Monitored the Spark cluster by employing Log Analytics and the Ambari Web UI. Transitioned log storage from Cassandra to Azure SQL Data Warehouse, resulting in enhanced query performance.
Contributed to the development of data ingestion pipelines on the Azure HDInsight Spark cluster using Azure Data Factory and Spark SQL. Additionally, worked with Cosmos DB, utilizing both the SQL API and Mongo API.
Designed and constructed dashboards and visualizations to assist business users in data analysis, providing valuable insights to upper management, with a particular focus on Microsoft products such as SQL Server Reporting Services (SSRS) and Power BI.
Led the migration of substantial datasets to Databricks (Spark), including the creation and administration of clusters, data loading, configuration of data pipelines, and loading data from Azure Data Lake Storage Gen2 to Databricks using ADF pipelines.
Created various pipelines for data loading, beginning with Azure Data Lake and ending with Staging SQL Database, followed by loading the data into Azure SQL Database.
Developed Databricks notebooks to streamline and curate data for various business use cases, also incorporating the mounting of blob storage within Databricks.
Utilized Azure Logic Apps to construct workflows that scheduled and automated batch jobs, integrating various applications, ADF pipelines, and other services like HTTP requests and email triggers.
Extensively worked with Azure Data Factory, focusing on data transformations, Integration Runtimes, Azure Key Vaults, triggers, and the migration of data factory pipelines to higher environments using ARM Templates.
Ingested data in mini-batches and performed RDD transformations on these mini-batches using Spark Streaming for real-time streaming analytics within Databricks.
Environment: Azure SQL DW, Databrick, Azure Synapse, Cosmos DB, ADF, SSRS, Power BI, Azure Data lake, ARM, Azure HD Insight, Blob storage, Apache Spark.
Client: Cybage Software Private Limited Hyd India May 2014 to September 2015
Role: Python Developer
Responsibilities:
Adopted a test-driven approach for application development and implemented unit tests using Python's Unit Test framework.
Successfully migrated the Django database from SQLite to MySQL and PostgreSQL, ensuring complete data integrity throughout the process.
Engaged in report creation using SQL Server Reporting Services (SSRS), developing various report types, including tables, matrices, and charts, and enabling web reporting by customizing URL Access.
Crafted views and templates using Python and Django's view controller and templating language, resulting in a user-friendly website interface.
Conducted API testing using the POSTMAN tool, employing various request methods such as GET, POST, PUT, and DELETE on each URL to verify responses and error handling.
Designed Python and Bash tools to enhance the efficiency of the retail management application system and operations.
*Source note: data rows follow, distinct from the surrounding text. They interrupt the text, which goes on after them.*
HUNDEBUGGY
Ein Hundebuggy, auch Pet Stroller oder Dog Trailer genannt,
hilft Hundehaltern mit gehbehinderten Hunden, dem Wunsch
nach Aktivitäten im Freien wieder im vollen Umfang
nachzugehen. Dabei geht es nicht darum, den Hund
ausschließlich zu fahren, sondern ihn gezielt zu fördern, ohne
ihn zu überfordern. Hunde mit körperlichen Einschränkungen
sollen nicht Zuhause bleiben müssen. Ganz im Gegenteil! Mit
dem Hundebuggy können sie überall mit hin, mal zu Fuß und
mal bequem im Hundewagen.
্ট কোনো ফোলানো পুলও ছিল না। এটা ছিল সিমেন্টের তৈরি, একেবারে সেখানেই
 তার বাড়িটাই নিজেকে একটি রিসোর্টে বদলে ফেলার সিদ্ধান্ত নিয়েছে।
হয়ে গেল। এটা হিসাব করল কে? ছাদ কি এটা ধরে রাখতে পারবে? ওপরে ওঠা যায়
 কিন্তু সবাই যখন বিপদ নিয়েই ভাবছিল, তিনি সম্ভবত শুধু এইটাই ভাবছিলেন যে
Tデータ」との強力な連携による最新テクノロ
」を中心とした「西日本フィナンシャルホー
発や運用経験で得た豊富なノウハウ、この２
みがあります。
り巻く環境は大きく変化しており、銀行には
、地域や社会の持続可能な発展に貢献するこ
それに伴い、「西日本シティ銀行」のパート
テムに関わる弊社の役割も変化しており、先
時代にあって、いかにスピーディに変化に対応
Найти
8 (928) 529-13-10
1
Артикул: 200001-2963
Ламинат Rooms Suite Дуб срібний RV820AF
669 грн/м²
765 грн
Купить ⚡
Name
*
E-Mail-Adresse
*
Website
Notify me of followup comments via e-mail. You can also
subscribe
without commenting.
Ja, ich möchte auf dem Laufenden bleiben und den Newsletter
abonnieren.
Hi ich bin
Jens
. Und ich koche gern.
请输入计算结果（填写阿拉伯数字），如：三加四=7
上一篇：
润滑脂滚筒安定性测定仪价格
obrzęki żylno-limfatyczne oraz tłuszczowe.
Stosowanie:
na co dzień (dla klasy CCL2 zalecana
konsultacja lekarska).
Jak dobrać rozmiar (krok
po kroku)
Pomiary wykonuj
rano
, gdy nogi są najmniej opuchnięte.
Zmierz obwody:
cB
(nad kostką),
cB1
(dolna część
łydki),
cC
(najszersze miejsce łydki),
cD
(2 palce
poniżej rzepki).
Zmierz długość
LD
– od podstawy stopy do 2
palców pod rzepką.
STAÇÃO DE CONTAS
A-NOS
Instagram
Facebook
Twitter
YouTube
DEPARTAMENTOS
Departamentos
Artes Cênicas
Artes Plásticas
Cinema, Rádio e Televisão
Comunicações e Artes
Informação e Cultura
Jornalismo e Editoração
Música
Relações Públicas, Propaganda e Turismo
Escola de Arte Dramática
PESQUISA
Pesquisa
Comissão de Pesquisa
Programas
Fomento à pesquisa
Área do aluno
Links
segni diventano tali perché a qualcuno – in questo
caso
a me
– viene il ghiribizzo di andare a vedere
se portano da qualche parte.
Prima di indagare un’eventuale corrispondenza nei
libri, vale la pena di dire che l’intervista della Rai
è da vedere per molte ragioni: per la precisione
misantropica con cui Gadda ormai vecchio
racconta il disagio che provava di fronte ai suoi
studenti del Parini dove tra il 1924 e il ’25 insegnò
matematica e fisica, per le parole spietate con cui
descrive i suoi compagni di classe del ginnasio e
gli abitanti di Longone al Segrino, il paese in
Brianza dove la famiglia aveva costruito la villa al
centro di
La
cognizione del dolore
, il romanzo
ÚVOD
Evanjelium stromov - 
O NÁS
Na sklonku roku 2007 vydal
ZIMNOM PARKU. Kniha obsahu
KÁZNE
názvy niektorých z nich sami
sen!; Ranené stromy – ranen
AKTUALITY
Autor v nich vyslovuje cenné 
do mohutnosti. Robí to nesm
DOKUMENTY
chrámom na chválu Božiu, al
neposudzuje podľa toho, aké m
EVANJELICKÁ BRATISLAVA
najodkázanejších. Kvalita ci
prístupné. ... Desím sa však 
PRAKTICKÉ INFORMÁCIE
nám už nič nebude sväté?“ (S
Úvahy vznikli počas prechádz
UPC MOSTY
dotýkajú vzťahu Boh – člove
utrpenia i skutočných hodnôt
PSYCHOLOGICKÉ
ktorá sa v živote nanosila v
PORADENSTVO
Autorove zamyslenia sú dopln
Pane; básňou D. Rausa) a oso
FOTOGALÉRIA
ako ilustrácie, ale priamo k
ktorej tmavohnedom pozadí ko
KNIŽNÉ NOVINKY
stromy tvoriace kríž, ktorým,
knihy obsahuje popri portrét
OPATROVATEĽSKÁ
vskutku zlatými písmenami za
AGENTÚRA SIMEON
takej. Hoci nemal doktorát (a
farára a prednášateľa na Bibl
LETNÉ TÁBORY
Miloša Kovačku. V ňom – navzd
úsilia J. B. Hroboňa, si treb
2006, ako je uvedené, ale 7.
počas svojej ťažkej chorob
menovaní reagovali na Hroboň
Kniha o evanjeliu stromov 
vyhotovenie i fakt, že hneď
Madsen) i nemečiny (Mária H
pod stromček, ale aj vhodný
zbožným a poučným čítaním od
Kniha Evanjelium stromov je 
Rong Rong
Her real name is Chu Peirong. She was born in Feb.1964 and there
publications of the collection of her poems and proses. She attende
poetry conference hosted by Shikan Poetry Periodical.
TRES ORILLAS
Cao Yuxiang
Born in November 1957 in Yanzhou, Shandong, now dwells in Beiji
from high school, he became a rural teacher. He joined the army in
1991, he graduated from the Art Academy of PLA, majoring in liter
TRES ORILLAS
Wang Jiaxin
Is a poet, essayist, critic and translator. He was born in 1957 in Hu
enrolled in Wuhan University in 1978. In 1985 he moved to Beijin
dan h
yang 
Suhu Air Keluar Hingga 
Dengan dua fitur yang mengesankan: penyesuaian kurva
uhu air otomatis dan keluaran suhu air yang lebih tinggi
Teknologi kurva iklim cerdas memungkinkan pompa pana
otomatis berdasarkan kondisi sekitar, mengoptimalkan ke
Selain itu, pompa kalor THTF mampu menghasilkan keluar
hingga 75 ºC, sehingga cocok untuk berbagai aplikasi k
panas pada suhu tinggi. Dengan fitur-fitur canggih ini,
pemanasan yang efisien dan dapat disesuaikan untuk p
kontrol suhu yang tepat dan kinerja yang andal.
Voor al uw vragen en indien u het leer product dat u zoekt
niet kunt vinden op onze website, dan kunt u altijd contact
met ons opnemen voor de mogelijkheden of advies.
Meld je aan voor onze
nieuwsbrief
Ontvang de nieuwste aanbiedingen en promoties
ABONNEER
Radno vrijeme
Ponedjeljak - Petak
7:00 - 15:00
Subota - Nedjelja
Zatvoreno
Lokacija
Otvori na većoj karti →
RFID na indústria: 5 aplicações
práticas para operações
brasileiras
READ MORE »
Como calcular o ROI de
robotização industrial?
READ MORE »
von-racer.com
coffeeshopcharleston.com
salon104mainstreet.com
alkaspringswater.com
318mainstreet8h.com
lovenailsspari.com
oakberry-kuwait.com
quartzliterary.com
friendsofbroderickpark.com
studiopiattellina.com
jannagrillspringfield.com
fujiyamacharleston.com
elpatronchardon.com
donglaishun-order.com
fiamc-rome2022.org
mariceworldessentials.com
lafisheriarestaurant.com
These tools encompassed data conversion scripts, AMQP/Rabbit MQ, REST, JSON, and CRUD scripts for API integration.
Carried out debugging and troubleshooting of web applications using Git as a version control tool, facilitating collaboration and coordination with team members.
Developed and executed various MySQL database queries from Python, utilizing Python's MySQL connector and MySQL database package.
Designed and maintained databases using Python and constructed Python-based APIs (RESTful Web Services) using SQL Alchemy and Postgre SQL.
Created a web application using Python scripting for data processing, incorporating MySQL for database management, and using HTML, CSS, jQuery, and High Charts for data visualization on served pages.
Dynamically generated property lists for each application, leveraging Python modules such as math, glob, random, itertools, functools, NumPy, matplotlib, seaborn, and pandas.
Enhanced user experience by implementing navigation, pagination, column filtering, and the ability to add or remove desired columns for viewing, employing Python-based GUI components.
Environment: SQLite, MySQL, Postgre SQL, Python, Git, CRUD, POSTMAN, RESTful web service, SOAP, HTML, Git, CSS, jQuery, Django 1.4.
Education:
• Bachelor’s degree in computer science from Acharya Nagarjuna University, Guntur- India from 2010 to 2014.